** begin Records shown **
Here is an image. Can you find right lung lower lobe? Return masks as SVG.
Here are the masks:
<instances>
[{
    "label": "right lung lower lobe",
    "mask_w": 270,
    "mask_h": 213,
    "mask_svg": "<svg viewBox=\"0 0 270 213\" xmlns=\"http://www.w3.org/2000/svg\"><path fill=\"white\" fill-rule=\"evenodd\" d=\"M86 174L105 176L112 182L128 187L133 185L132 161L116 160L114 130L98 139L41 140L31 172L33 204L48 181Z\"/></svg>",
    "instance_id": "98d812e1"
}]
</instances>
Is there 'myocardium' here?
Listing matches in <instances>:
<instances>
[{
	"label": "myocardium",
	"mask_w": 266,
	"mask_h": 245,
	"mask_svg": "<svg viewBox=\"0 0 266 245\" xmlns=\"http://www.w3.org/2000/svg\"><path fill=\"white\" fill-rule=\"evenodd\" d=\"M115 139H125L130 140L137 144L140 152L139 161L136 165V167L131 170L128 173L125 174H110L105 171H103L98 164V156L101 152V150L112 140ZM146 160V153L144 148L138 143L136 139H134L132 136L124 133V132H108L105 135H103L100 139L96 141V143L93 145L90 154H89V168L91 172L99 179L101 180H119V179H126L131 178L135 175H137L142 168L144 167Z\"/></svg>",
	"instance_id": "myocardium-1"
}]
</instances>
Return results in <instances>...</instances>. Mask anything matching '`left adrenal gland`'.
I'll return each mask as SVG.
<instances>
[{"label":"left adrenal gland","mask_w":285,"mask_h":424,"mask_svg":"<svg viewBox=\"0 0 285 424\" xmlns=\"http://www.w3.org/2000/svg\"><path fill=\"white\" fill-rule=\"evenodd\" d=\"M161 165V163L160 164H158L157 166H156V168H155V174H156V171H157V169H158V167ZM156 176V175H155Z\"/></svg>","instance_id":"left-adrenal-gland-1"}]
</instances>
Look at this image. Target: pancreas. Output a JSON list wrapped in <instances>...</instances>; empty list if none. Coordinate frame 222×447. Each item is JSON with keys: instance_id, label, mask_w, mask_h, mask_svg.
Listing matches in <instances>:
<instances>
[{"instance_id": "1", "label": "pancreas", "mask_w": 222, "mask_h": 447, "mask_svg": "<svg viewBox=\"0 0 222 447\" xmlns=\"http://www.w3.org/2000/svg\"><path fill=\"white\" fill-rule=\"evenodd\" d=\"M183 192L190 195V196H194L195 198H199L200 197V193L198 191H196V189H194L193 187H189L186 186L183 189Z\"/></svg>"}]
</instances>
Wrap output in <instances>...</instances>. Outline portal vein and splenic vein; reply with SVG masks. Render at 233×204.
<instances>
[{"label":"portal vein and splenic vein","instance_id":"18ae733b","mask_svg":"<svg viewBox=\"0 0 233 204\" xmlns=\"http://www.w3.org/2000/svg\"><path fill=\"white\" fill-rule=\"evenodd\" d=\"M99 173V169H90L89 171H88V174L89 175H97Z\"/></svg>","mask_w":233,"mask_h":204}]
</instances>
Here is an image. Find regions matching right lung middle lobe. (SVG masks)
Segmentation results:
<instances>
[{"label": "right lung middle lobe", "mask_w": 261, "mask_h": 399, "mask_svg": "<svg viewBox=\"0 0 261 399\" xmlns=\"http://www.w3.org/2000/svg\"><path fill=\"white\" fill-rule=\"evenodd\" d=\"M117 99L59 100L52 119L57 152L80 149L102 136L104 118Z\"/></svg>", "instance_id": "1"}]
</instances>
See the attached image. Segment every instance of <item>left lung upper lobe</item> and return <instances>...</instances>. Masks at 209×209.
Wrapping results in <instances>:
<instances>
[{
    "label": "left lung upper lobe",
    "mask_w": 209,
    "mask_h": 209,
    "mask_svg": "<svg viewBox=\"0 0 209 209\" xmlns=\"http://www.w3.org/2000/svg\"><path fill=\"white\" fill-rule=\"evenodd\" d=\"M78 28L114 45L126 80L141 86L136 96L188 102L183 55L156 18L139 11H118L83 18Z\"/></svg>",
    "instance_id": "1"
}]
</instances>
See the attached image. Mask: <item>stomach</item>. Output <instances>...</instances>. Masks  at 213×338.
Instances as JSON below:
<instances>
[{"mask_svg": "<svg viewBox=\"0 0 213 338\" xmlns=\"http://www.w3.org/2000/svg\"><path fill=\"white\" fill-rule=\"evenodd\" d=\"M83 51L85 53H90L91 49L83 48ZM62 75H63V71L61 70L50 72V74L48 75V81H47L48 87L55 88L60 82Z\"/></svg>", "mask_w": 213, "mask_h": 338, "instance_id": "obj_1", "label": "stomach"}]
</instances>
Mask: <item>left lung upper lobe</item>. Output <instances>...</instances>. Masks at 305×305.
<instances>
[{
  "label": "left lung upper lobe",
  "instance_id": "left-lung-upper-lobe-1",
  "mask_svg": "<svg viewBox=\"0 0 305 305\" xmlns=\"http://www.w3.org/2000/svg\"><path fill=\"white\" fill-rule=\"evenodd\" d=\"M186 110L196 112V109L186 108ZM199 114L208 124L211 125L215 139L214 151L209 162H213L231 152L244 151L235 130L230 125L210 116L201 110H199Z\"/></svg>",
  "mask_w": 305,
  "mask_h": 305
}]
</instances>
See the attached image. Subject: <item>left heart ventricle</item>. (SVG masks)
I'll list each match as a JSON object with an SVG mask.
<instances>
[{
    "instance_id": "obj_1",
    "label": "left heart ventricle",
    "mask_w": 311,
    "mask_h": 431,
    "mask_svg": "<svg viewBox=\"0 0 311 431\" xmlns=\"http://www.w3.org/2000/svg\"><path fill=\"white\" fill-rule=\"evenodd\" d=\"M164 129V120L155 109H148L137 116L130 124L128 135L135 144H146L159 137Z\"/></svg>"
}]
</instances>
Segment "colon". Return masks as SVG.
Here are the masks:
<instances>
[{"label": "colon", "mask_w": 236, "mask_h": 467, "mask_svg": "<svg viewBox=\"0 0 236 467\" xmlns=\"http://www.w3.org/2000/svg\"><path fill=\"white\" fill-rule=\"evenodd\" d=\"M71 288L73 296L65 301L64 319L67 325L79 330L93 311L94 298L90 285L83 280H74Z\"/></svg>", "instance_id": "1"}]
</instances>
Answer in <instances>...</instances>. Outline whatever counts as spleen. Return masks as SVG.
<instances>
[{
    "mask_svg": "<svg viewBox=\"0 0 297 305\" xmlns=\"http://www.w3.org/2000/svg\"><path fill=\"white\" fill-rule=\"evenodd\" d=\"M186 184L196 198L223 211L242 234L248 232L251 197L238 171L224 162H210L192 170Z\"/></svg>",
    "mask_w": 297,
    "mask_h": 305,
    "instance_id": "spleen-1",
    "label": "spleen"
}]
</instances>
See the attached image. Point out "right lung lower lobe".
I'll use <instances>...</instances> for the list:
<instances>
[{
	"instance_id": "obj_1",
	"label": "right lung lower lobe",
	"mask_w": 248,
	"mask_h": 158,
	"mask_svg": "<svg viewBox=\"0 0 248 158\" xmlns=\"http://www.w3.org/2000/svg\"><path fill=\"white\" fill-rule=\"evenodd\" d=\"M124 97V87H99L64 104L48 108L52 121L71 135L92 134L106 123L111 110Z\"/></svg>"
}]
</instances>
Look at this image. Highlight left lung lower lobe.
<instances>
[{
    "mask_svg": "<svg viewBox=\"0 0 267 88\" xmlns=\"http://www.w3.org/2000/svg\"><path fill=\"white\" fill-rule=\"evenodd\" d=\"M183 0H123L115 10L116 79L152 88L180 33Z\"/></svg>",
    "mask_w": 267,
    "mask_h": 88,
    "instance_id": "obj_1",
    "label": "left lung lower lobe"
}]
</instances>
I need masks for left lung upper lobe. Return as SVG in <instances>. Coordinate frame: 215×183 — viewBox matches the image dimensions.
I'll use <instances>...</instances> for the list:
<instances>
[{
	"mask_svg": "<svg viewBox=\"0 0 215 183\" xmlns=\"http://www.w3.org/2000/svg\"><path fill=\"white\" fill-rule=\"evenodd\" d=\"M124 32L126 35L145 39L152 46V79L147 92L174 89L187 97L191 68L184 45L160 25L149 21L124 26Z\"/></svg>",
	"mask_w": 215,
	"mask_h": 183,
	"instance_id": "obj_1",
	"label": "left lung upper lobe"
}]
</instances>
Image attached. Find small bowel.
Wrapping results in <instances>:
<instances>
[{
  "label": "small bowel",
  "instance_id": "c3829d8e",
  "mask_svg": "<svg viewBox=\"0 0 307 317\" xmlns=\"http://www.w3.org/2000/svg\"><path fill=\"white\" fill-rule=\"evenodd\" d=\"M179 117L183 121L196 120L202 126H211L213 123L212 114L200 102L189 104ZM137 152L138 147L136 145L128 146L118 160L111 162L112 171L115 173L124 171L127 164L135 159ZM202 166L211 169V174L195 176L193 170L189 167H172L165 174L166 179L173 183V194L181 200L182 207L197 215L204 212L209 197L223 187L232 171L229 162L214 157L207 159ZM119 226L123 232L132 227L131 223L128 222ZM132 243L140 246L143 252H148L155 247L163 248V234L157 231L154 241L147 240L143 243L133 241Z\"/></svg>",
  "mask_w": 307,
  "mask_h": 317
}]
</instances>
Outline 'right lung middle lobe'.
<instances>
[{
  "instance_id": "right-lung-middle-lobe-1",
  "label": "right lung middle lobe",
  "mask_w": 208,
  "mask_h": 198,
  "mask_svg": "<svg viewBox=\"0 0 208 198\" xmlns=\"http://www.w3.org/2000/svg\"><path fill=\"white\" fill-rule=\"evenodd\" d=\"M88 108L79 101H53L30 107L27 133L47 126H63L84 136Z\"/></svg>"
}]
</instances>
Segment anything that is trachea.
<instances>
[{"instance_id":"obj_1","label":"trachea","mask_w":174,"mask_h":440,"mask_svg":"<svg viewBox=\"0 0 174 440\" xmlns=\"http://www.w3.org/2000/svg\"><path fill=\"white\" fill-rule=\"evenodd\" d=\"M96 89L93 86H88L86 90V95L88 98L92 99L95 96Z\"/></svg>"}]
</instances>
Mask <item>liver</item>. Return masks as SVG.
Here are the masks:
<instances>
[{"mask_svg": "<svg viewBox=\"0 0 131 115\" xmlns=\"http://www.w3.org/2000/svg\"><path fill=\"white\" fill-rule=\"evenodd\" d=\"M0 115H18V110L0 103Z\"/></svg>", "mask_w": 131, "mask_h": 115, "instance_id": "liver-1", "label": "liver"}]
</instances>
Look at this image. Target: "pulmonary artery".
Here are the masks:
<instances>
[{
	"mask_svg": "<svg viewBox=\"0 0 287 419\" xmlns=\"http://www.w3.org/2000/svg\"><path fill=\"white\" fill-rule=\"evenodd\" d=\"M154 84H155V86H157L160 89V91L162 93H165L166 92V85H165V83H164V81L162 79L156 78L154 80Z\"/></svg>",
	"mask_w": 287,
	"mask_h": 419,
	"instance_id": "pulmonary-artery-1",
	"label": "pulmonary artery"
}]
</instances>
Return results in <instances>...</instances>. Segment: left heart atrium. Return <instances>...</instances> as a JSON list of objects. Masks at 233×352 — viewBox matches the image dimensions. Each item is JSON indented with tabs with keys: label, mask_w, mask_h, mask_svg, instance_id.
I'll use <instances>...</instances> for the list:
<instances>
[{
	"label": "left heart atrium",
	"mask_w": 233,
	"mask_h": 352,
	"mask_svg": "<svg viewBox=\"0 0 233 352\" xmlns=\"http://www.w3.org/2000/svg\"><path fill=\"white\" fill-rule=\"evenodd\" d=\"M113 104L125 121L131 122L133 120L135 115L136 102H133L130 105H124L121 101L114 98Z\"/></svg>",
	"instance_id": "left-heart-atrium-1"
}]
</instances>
** end Records shown **
Which lines of the records above contain the string "portal"? Copy each of those lines out in full.

## Exercise response
Wrap output in <instances>...</instances>. Outline portal vein and splenic vein; reply with SVG masks. Render at 233×204.
[{"label":"portal vein and splenic vein","instance_id":"18ae733b","mask_svg":"<svg viewBox=\"0 0 233 204\" xmlns=\"http://www.w3.org/2000/svg\"><path fill=\"white\" fill-rule=\"evenodd\" d=\"M99 173V169H90L89 171H88V174L89 175H97Z\"/></svg>","mask_w":233,"mask_h":204}]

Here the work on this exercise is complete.